I also played with isolating the fq and hq that I learned in the workshop with Jerry Williams, 3* Parelli Professional, earlier this month. Renegade remembered our practice sessions with this very well. I lightly picked up the reins just until I made contact, kept the reins even so Renegade could keep his head and neck straight, and asked him to move his fq. He did it beautifully keeping his hind feet still and stepping over in the front. We did 180 degrees in 4 steps, rested a moment, then did 180 degrees back the other direction. I definitely had to give him a rest and reward after that; he was so soft, light, and willing and waited for direction without assuming what we were doing.

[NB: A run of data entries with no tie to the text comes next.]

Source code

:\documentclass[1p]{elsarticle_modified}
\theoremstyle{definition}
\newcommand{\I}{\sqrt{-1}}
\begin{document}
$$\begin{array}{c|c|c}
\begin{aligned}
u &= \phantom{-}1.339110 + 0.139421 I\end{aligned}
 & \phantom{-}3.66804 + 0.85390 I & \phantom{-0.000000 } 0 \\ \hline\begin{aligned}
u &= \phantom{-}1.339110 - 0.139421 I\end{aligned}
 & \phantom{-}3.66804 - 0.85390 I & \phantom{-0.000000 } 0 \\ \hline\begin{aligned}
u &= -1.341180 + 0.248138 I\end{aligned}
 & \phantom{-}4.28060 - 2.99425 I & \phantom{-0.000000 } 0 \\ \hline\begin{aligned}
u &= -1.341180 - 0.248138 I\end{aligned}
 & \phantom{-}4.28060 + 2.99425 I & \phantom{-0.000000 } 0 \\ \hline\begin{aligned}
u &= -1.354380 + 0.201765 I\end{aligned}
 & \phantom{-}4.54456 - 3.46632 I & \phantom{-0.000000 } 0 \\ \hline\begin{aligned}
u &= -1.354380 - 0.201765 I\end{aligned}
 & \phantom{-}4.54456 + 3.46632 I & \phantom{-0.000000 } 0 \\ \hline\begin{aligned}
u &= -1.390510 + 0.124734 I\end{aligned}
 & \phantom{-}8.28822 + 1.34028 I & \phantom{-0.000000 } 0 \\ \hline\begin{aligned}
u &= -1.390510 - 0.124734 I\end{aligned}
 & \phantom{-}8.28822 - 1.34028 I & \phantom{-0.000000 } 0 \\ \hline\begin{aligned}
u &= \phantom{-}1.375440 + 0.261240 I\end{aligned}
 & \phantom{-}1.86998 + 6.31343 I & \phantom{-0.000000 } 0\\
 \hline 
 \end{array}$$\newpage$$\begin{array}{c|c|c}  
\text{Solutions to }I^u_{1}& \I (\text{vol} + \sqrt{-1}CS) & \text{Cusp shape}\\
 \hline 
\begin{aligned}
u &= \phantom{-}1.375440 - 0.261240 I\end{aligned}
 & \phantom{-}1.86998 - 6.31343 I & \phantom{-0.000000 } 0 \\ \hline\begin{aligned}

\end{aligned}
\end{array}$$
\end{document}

Since Renegade did sooo well on the circles, and that's probably his least favorite thing to do, we went out into the pasture to ride some straight lines doing FTR. The pasture has some trees and there were a few low hanging branches so I used transitions to ride from one low hanging branch to the next breaking the low hanging branches off so we could go through without me getting slapped by them. It was a fun way to put principles to purpose and Renegade caught on really quick to that game!! Once we had a clear path, we played the bow tie pattern. There is a couple of groups of trees that substitute nicely for a barrel so I used those to come around then back to the rail and into a canter. The third time around the trees and Renegade was offering the canter as we came back to rail and maintained it for 10 strides. It was sooo fantastic he offered... and I know it was all him. I sometimes feel when we're cantering that I'm wobbling around like a sack of potatoes up there!! Poor guy, he's trying so hard and I'm getting in his way...I've got to work on getting better at the canter so I can stay out of his way. Unfortunately, the only way I know how to do that is practice, practice, practice. Hopefully Renegade will be as patient with me learning to canter as he was when I was learning to trot!! I decided after his wonderful canter offering, it was time to stop and reward him by going back to the mounting block so I could get off. I unsaddled Renegade and spent some undemanding time with him while he grazed.
I've been reflecting back on how difficult some of these things have been for us in the recent past and trying to figure out just what has changed that now makes everything so much easier. I think for one thing, I'm getting more confident in what I'm doing because I feel like I know what I'm doing, what I'm asking for, and what it should look like. I'm also being more particular but not being critical, just patiently persisting with the proper attitude until we get it then rewarding, rewarding, rewarding with his favorite things: rest and food (he gets to graze for a few minutes). I've also slowed things down and go back to basics if we're having trouble with something and I'm also concentrating on breaking things down into their parts (finally, I'm getting this one...whew!!) to make everything really simple. That helps both of us.
I keep thinking back to where we started 5 years ago when Renegade would charge me with mouth open, was very aggressive, had no use for people, reared, bucked, kicked, would run over the top of anyone in his way, would bite at the drop of a hat, didn't want to be caught and really was unrideable. The change is dramatic...the more confident I become, the less dominating he becomes and we're developing a real partnership. Renegade has been a great teacher and considering me being such a novice, he really has been patient with me in the last few years while I got up to speed. I think he's breathing a sigh of relief that I'm finally getting some horse sense!!